Structure, stability and fragmentation behavior of host-guest complexes of cycloparaphenyls with C₆₀, C₇₀, and C₈₄ fullerenes have been analyzed by DFT.
The electron donor-acceptor system WF3/o-IDTBR was investigated to gain insight from DFT on a fast hole transfer between these molecules.

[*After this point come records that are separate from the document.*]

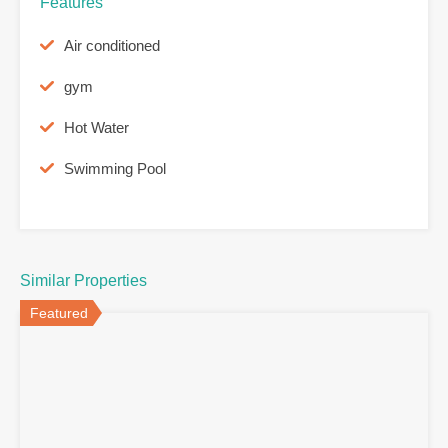
Features
Air conditioned
gym
Hot Water
Swimming Pool
Similar Properties
Featured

Motivation and problem definition

[10]- and [12]Cycloparaphenyl fullerene monomers and oligomers were analyzed by mass spectrometry by T. Drewello et al. To improve the understanding of the stability of these complexes and their fragmentation behavior, DFT methods were applied.
In the WF3 / o-IDTBR system a fast hole transfer was measured by C. Brabec et al. As these systems are tested for application in solar technology, accurate insight on these processes is of special importance.

Methods and codes

Density-functional Theory (DFT), solving the Kohn-Sham equations self-consistently to gain insight on structure, energetics and excitation properties of the selected molecular systems.

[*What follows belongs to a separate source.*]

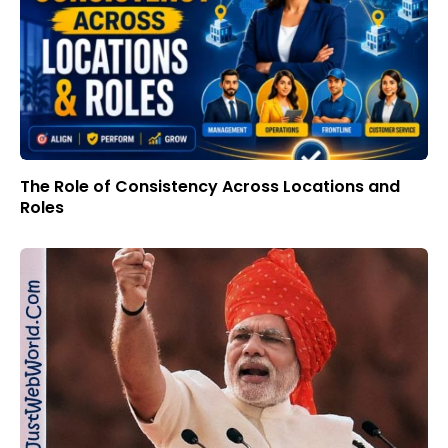
The Role of Consistency Across Locations and
Roles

TURBOMOLE 7.1-7.2 was used for single-node calculations on RRZE’s Woodcrest and LiMa cluster.

Results

Structures for various CPP fullerene complexes have been determined. The fragmentation behavior from mass spectrometry could be confirmed, the positive charge is kept on the CPP as the HOMO of the complex is localized on the CPP and the negative charge is kept on the fullerene as it is the better electron acceptor.
For the interacting WF3 / o-IDTBR system frontier molecular orbitals were obtained which are localized on both molecules. Because of similar HOMO energies of WF3 and o-IDTBR this interaction is possible. Excitations occur only from both interacting occupied orbitals, which further indicates the hole transfer between these orbitals.

Outreach

• M.Minameyer, S.Frühwald, Y.Xu, M.von Delius, A.Görling, T.Drewello: Gas-phase Investigations of Cycloparaphenylenes and their Ring-in-Ring/Fullerene Complexes; in preparation.
• S.Frühwald, N.Gasparini, C.Brabec, A.Görling: Density-functional investigation of the electron donor-acceptor systems WF3 / o-IDTBR and WF3 / PC₇₀ BM; Poster at SolTech Conference Munich 4.10. – 5.10.2017.

Both projects are part of SFB 953: “Synthetic Carbon Allotropes”.

Researcher’s Bio and Affiliation

Stefan Frühwald is a PhD student in the group of Prof. Görling at the chair of Theoretical Chemistry. Research interests are Density-functional Theory investigations of molecules relevant for energy conversion and storage.